Freibad Schopfheim: Becken wird mit Edelstahl ausgekleidet

Das Kombibecken bleibt erhalten.
Anja BertschDer Schopfheimer Gemeinderat beschäftigt sich in seiner Sitzung am Dienstag, 16. Juni, mit den Sanierungsvarianten für das Schopfheimer Freibad und der Einreichung einer Projektskizze bei der Bundesförderung „Sanierung kommunaler Sportstätten“. Die Verwaltung hat zwei Varianten erarbeitet und schlägt die Variante 1 vor, welche die Sanierung des Kombibeckens inklusive neuem Filtergebäude mit einer Wasserfläche von rund 1500 Quadratmetern umfasst.
Der Verwaltungsvorschlag wurde von der Interessengemeinschaft (IG) Sport- und Familienbad Schopfheim in einer Stellungnahme begrüßt. „Eine Investition für vier Jahrzehnte – Variante 1 ist die einzig richtige Wahl“ , heißt es in einer Mitteilung der IG.
Fit für die nächsten Jahrzehnte
Das Freibad Schopfheim wird für die nächsten 40 bis 50 Jahre fit gemacht. Ein Edelstahlbecken dieser Bauart hat eine nachgewiesene Lebensdauer von vielen Jahrzehnten – die Entscheidung, die der Gemeinderat am 16. Juni trifft, wirkt bis weit in die 2060er Jahre hinein. Es lohnt sich, sie richtig zu treffen.
Die IG Sport- und Familienbad Schopfheim stellt sich dabei klar hinter Variante 1 – der Sanierung mit Erhalt der vollen Wasserfläche von 1500 Quadratmetern. Drei starke Argumente hat die IG. Erstens der Bürgerentscheid: Der ist eindeutig – und bindend. Am 8. März haben die Schopfheimer mit deutlicher Mehrheit für ein konventionelles Bad mit ausreichender Wasserfläche gestimmt. Variante 2 mit nur 1000 Quadratmetern würde drei der sechs 50-Meter-Schwimmerbahnen auf 25 Meter verkürzen – und damit den Kern dieses Votums unterlaufen.
Zweitens sind laut IG die Mehrkosten durch Fördermittel gedeckt. Die Variante 1 kostet zwar rund 1,68 Millionen Euro mehr als Variante 2. Dieser Betrag sei aber finanzierbar, erklärt die IG. Das Bundesförderprogramm SKS übernimmt bis zu 45 Prozent der Gesamtkosten – der Förderantrag dazu muss bis 19. Juni eingereicht werden. Wer heute zögert, riskiere Millionen, so die Argumentation der IG. Schopfheim hat ein fest zugewiesenes Budget von 11,92 Millionen Euro aus dem Bundesinfrastrukturprogramm LuKIFG (Länder-und-Kommunal-Infrastrukturfinanzierungsgesetz. Die Stadtverwaltung schlägt selbst vor, davon eine Million Euro für das Schwimmbad einzusetzen. Auch die Stadtverwaltung empfiehlt in ihrer Beschlussvorlage Variante 1 als „bedarfsgerechtere und nachhaltigere Lösung“.

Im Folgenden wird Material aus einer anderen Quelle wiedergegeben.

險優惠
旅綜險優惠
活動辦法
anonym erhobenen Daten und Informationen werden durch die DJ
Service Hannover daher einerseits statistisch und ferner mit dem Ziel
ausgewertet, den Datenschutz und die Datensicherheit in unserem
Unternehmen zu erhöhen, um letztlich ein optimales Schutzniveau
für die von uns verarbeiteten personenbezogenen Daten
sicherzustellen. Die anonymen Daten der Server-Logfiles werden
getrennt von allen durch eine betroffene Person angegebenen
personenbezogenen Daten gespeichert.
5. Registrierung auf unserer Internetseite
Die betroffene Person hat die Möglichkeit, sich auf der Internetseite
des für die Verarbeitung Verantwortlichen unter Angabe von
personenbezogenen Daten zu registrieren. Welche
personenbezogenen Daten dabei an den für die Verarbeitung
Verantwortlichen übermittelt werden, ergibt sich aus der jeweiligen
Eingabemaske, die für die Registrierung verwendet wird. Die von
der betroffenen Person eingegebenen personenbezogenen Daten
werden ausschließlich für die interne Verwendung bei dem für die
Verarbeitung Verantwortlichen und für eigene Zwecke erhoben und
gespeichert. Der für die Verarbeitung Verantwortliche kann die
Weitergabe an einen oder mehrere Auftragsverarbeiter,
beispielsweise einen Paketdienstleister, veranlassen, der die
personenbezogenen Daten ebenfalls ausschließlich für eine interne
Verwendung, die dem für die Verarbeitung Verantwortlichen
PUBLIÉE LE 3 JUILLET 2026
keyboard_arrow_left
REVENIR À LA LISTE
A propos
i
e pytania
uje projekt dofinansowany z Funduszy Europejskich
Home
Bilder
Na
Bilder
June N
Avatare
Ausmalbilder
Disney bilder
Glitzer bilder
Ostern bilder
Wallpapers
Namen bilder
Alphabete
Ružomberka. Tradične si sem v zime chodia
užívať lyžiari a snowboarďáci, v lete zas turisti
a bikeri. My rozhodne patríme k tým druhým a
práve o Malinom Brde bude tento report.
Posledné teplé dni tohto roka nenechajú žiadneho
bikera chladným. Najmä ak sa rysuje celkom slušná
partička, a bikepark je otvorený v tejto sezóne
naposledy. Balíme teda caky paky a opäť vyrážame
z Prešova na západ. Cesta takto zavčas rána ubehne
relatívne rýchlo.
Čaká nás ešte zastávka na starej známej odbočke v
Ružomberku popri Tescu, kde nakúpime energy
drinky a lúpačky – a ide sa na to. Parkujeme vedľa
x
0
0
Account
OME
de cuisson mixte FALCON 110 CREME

„Bedarfsgerecht und nachhaltig“
Auf 40 Jahre gerechnet sind die Mehrkosten pro Jahr marginal – der Mehrwert für Bevölkerung, Vereinssport und Standort seien jedoch beträchtlich. Die IG Sport- und Familienbad Schopfheim bedankt sich ausdrücklich bei der Stadtverwaltung und den beteiligten Fachbüros für die zügige und praxisorientierte Ausarbeitung der Sanierungsvarianten. Ohne diese intensive Vorarbeit und die fristgerechte Vorbereitung des Förderantrags wäre eine Einreichung bis zum 19. Juni nicht möglich.
Variante 1
Sanierung Kombibecken inklusive neuem Filtergebäude:
Die Variante 1 sieht die vollständige Sanierung des bestehenden Kombibeckens mit einer Wasserfläche von rund 1500 Quadratmetern vor. Das bestehende Becken wird vollständig mit Edelstahl ausgekleidet und in Schwimmer-, Nichtschwimmer- und Sprungbereich gegliedert. Der Schwimmerbereich hat weiterhin sechs 50-Meter-Schwimmerbahnen. Die Planung ermöglicht eine variable Nutzung: morgens stärker schwimmerorientiert, nachmittags mit Fokus auf Nichtschwimmer. Wesentliches Merkmal dieser Variante ist der Neubau eines separaten Filter- und Technikgebäudes, in dem eine moderne Mehrschicht-Druckfilteranlage nach DIN 19643 installiert wird.